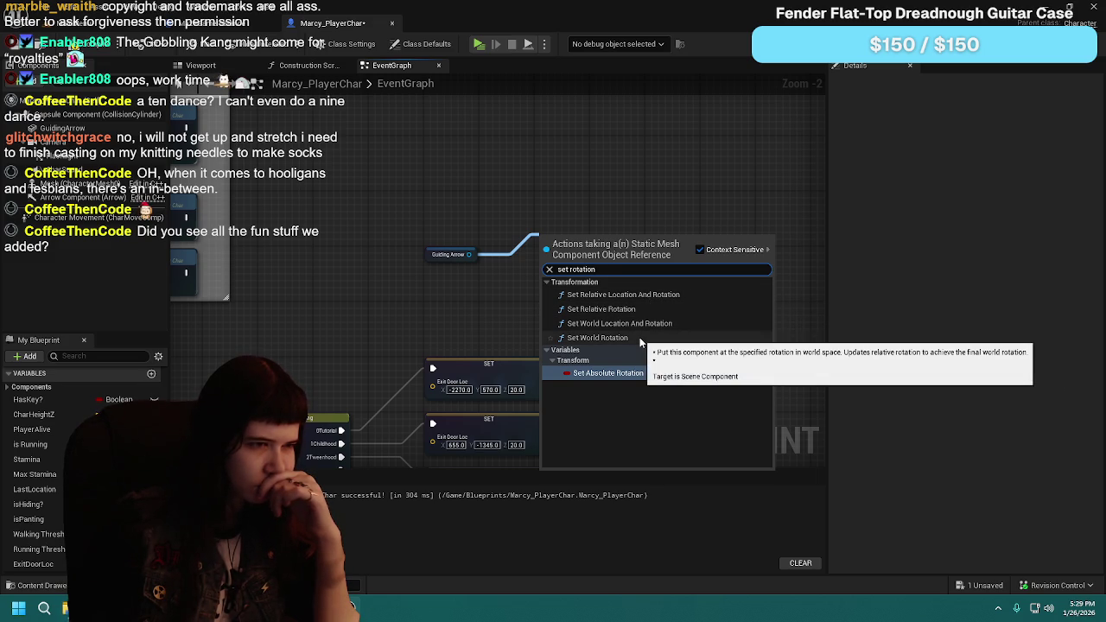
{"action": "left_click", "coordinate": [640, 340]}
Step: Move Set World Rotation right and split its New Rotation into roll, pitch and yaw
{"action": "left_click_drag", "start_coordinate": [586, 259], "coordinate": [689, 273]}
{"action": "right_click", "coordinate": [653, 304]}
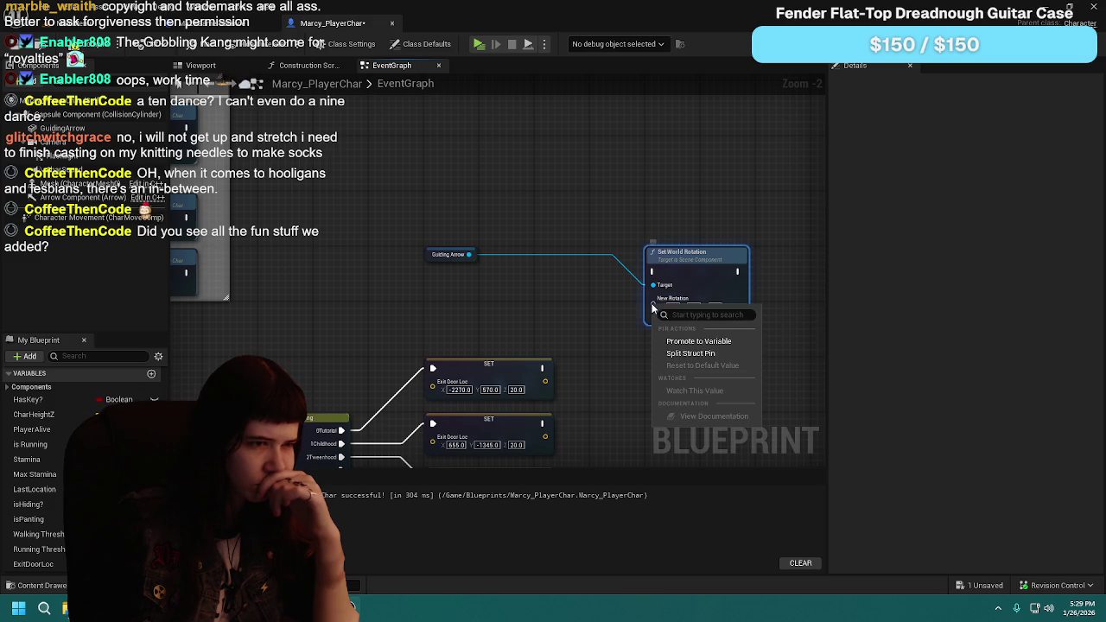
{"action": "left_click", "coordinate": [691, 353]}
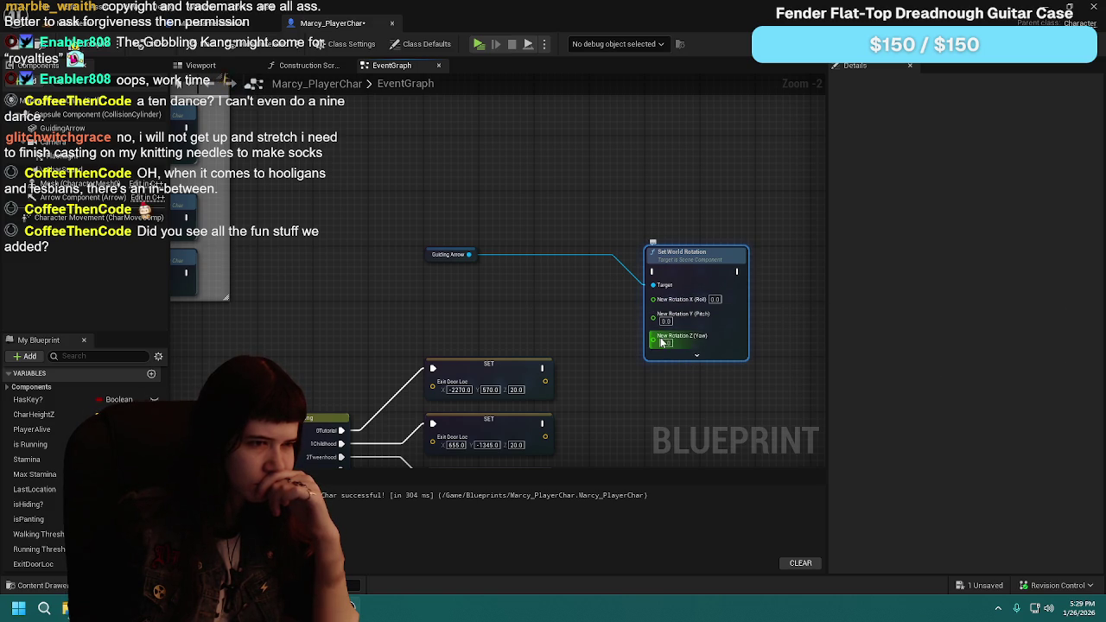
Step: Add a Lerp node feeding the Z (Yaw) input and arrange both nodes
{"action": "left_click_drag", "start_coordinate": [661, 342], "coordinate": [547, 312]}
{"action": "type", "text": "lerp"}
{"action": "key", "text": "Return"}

--------------------------------

WHAT NEEDS TO BE DONE: The response should repeat each record precisely and contain no pictures.

ANSWER SECTION:
{"action": "left_click", "coordinate": [640, 340]}
Step: Move Set World Rotation right and split its New Rotation into roll, pitch and yaw
{"action": "left_click_drag", "start_coordinate": [586, 259], "coordinate": [689, 273]}
{"action": "right_click", "coordinate": [653, 304]}
{"action": "left_click", "coordinate": [691, 353]}
Step: Add a Lerp node feeding the Z (Yaw) input and arrange both nodes
{"action": "left_click_drag", "start_coordinate": [661, 342], "coordinate": [547, 312]}
{"action": "type", "text": "lerp"}
{"action": "key", "text": "Return"}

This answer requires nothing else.